A Chinese coastguard ship, right, uses its water cannons on a Philippine vessel (Philippine Coast Guard via AP)
A Chinese coastguard ship, right, uses its water cannons on a Philippine vessel (Philippine Coast Guard via AP) A Chinese coastguard ship, right, uses its water cannons on a Philippine vessel (Philippine Coast Guard via AP)

The head of the Philippine military said on Monday he was with his forces aboard a supply boat when it was blasted with a water cannon and barged by Chinese coastguard ships over the weekend in the disputed South China Sea.

China, meanwhile, accused the United States of encouraging the Philippines, its treaty ally, to provoke China for its own purposes, though it provided no direct evidence.

The successive days of heated confrontations underscore China’s determination to assert its claim to virtually the entire South China Sea, despite the possibility of fomenting a larger conflict affecting shipping and other maritime activities in the crucial waterway.

General Romeo Brawner Jr told the Associated Press that China was escalating its aggression in the contested waters but said it would not deter Filipino forces from defending their territorial interests.

More than 100 official Chinese and other government-linked ships have swarmed the high seas around the contested Second Thomas Shoal, where a marooned Philippine navy ship that Brawner visited has stood for decades. He said their presence was much bigger than in previous months.

“It’s pure aggression,” Gen Brawner said. “I witnessed how many times the big Chinese coastguard and militia ships cut our path. They water-cannoned us, then bumped us.
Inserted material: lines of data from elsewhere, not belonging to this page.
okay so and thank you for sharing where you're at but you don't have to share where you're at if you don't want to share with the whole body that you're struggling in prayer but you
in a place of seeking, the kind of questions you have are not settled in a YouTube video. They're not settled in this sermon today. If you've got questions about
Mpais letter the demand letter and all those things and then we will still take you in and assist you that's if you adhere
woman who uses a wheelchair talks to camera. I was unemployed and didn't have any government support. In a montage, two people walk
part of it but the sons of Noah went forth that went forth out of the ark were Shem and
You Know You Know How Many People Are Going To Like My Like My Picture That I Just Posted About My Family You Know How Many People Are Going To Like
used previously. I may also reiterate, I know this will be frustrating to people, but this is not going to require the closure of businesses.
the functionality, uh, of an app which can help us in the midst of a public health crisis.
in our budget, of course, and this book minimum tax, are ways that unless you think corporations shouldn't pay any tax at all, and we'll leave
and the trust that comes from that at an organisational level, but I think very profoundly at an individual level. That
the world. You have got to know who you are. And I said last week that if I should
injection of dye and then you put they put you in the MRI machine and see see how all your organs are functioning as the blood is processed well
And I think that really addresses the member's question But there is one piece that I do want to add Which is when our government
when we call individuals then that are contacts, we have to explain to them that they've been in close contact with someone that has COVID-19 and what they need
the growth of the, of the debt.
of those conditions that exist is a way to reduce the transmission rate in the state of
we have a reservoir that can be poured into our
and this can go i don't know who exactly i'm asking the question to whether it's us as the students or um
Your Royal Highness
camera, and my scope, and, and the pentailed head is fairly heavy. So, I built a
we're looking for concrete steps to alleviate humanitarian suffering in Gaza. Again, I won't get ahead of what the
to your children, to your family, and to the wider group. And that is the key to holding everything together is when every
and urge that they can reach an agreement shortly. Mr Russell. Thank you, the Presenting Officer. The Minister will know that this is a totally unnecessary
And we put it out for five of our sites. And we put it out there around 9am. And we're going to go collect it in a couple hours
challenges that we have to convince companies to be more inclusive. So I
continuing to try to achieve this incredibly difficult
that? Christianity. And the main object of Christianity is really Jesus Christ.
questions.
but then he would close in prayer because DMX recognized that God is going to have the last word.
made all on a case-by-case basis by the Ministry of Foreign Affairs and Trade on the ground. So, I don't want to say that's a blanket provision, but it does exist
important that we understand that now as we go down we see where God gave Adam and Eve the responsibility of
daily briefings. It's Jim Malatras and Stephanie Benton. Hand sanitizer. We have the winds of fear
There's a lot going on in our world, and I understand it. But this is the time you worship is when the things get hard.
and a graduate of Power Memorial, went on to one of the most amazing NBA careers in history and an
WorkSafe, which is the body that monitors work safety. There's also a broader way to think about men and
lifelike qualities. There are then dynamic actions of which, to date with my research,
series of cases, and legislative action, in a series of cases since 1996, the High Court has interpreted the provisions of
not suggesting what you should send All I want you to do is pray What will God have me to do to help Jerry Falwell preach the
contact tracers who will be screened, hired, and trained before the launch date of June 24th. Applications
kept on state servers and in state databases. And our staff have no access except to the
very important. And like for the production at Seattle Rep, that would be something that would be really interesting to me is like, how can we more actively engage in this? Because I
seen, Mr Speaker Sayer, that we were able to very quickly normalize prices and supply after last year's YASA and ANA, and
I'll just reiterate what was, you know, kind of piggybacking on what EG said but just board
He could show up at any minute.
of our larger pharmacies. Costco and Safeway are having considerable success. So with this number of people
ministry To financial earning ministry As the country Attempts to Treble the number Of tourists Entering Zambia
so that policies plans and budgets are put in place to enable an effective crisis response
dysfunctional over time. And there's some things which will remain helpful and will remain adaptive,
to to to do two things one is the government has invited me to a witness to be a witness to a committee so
It’s angering.

“This really needs a diplomatic solution at the higher level,” he said, but added that the armed forces would continue to support front-line troops and protect fishermen.

Gen Brawner, the US-educated chief of the 150,000-member armed forces of the Philippines, joined navy personnel in a wooden-hulled supply boat, the Unnaiza Mae 1, which brought Christmas gifts, food and other supplies to a small contingent of Filipino marines and navy personnel stationed aboard the BRP Sierra Madre at Second Thomas Shoal.

Philippines South China Sea
Philippines South China Sea A Chinese coastguard ship rams the Philippine navy-operated supply boat Unaizah Mae 1 as it approaches Second Thomas Shoal (Philippine Coast Guard via AP)

Although now crumbling with rust and holes, the slightly listing Sierra Madre remains an actively commissioned Philippine navy ship, meaning any assault on it would be considered an act of war.

It has become a fragile symbol of the territorial claims of the Philippines.

Gen Brawner said he conveyed President Ferdinand Marcos Jr’s Christmas greetings to the Filipino forces and shared with them a traditional rice lunch.

The United States has repeatedly warned it is obligated to defend the Philippines, its oldest treaty ally in Asia, if Filipino forces, ships or aircraft come under an armed attack, including in the South China Sea.

China has warned the US not to meddle in what it says is a purely Asian dispute.

The country has rejected all international condemnation and attempts at legal intervention, including a 2016 ruling by a UN-backed arbitration tribunal that invalidated China’s claims, leaving them without any legal basis.

China says it has a legal right to “defend its sovereignty” in keeping with its expansive claim to the South China Sea.